You can see that our deluded view is not something that exists without a cause. Each deluded view has a cause, a long history. You have to learn all this history, and then you can understand. It is very helpful to recognize our wrong views, our wrong concepts. In that way you come closer to reality. From the Buddhist point of view, more control comes. If you do not recognize the way that you are deluded, then having control is like a joke. Understanding with your own wisdom how you are deluded is a great strength. From that, control comes naturally.

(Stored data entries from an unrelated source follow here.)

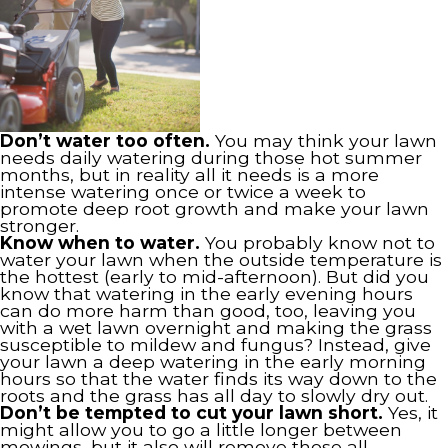
Don’t water too often.
You may think your lawn
needs daily watering during those hot summer
months, but in reality all it needs is a more
intense watering once or twice a week to
promote deep root growth and make your lawn
stronger.
Know when to water.
You probably know not to
water your lawn when the outside temperature is
the hottest (early to mid-afternoon). But did you
know that watering in the early evening hours
can do more harm than good, too, leaving you
with a wet lawn overnight and making the grass
susceptible to mildew and fungus? Instead, give
your lawn a deep watering in the early morning
hours so that the water finds its way down to the
roots and the grass has all day to slowly dry out.
Don’t be tempted to cut your lawn short.
Yes, it
might allow you to go a little longer between
mowings, but it also will remove those all-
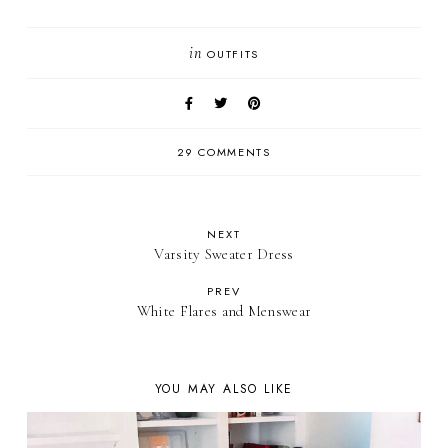
in
OUTFITS
29 COMMENTS
NEXT
Varsity Sweater Dress
PREV
White Flares and Menswear
YOU MAY ALSO LIKE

I want you to understand that every movement of the body, of the senses—seeing, hearing, smelling, tasting, touching—every movement is karma. Whether you want this or not, it’s automatic. The force of your mind, your attitude, your body, your energy is karma. Lord Buddha gave it the name samsara, the cycle of existence. You go round, round, round, round. Even though your deluded mind thinks, “I’ve given up my old things; now I’m doing new things,” as a matter of fact we are always on an old trip. Even hippies, they mean well. They think they are revolutionary, but they are on an old trip.
So you carry your own karma, whether you go up a mountain or under the ocean. You carry your world with you, like this. That is why we are, all of us, individually responsible for our own happiness or misery. That is Buddha’s teaching.